This week, we'll be paying some editorial attention to drum corps duties -- bus loading, field lining and the like.

By Tim Henning

There is nothing better after an eight-hour rehearsal in the unforgiving sun than loading someone else's luggage. That's the way it went for the Phantom Regiment contra section in the days that I marched, and today.

I will never forget my rookie year in 1997. It was then that I learned that it is possible to defy all laws of physics by fitting a three-foot-long suitcase into a two-foot space. It was kind of like fitting a watermelon into a coffee cup.

Chad Miller (Regiment 1997 to 1999) was by far the most fun person to load buses with.
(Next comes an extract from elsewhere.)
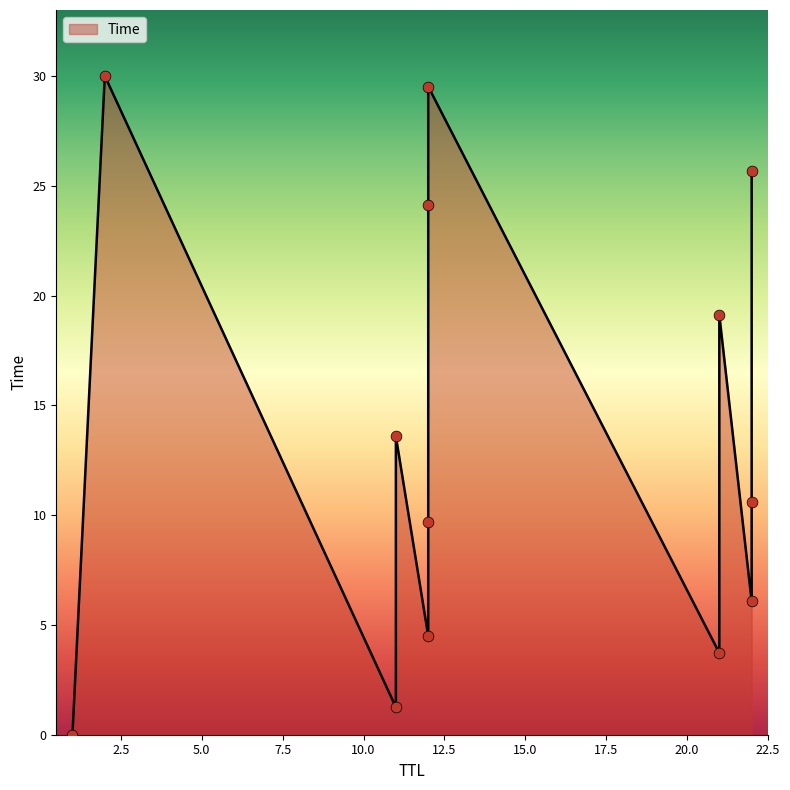

Approximately how many times larger is the value at 12 compared to 2?

0.3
He was always up for a game of sleeping bag football or door slamming. I remember one time in 1999 where we couldn't get a door shut on one of the buses. Chad, who couldn't have weighed more that 140 pounds, decided it would be a good idea to take a running start and basically try to drop kick the door closed. Needless to say it didn't work, but it was really funny. I don't think Chad had a good show that night, probably because his head was still ringing.
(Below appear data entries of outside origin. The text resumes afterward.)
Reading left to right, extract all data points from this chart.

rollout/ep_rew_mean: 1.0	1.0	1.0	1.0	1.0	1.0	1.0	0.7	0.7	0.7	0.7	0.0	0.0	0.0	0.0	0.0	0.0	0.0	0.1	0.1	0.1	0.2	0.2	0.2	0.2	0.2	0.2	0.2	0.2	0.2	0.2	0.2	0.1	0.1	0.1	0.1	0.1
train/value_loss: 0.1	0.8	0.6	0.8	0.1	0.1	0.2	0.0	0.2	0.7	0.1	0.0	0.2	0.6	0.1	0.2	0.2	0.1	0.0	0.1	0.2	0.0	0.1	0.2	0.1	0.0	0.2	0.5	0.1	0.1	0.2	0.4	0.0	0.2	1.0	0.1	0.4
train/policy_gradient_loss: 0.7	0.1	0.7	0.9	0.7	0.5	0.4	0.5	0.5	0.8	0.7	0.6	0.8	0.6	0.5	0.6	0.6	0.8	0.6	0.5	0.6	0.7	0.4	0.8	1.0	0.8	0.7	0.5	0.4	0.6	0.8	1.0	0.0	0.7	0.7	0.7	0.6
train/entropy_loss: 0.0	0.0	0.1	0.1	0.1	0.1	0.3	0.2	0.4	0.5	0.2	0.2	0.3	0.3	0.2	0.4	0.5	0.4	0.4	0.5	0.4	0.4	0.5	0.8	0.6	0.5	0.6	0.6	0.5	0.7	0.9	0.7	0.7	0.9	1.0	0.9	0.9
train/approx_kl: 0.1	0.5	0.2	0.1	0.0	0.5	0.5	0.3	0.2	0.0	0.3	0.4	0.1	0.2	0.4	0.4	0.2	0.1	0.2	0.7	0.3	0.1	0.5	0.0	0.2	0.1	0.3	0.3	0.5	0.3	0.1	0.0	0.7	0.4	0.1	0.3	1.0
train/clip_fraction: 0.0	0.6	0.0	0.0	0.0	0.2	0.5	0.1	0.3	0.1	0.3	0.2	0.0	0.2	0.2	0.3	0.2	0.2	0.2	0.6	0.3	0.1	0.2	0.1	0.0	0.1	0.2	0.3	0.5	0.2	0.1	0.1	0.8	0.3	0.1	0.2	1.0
I don't know if this still happens, but when I marched in Regiment there was always the end of the year pile. Whenever the corps arrived at our last housing site finals week, the contras would throw all the luggage into one big pile. The corps couldn't get off of the busses until we had finished unloading. I will never forget the faces of the corps members as they watched their luggage being tossed into an eight-foot pile. Every year there were objections to this tradition, and just to be fair, the contra section always put our own luggage on the bottom. This is by far one of my top ten memories from drum corps.
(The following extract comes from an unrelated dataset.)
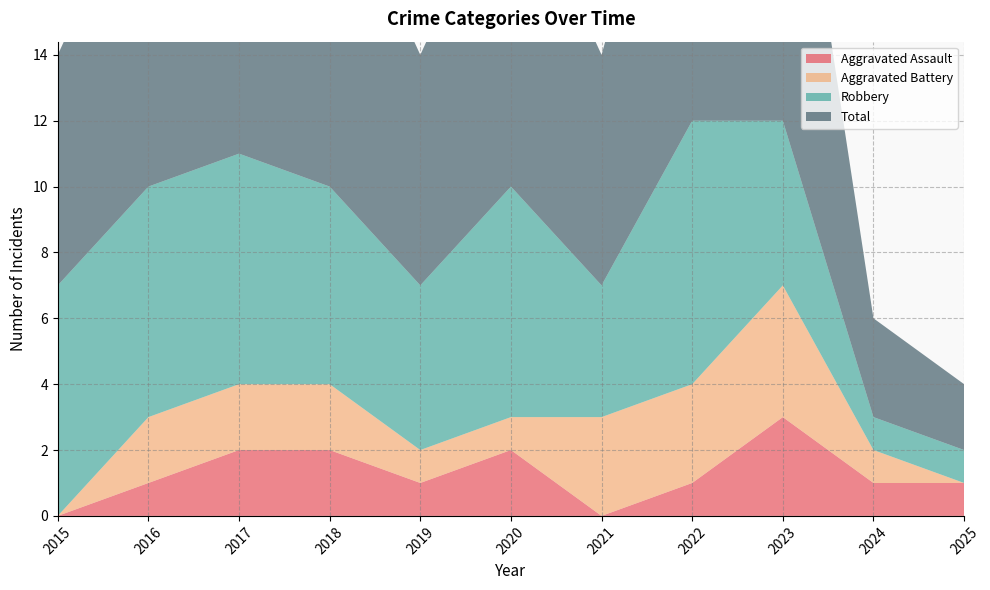

Reading left to right, list all the values displayed in this chart.

Aggravated Assault: 0	1	2	2	1	2	0	1	3	1	1
Aggravated Battery: 0	2	2	2	1	1	3	3	4	1	0
Robbery: 7	7	7	6	5	7	4	8	5	1	1
Total: 7	10	11	10	7	10	7	12	12	3	2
By the time I aged out in 2001 I was the "bus loading crew chief." This meant that I just had to supervise the loading, which I admit was nice. The main drawback was that whenever we got to housing site I had to wait until everyone had gotten their luggage and then close all of the bus bay doors. Most of the time I was the last to go to bed, and every now and then someone would wake me up saying "Irish," (that was my nickname) "could you open up the bay doors I forgot my ..."

Needless to say my answer was always "NO."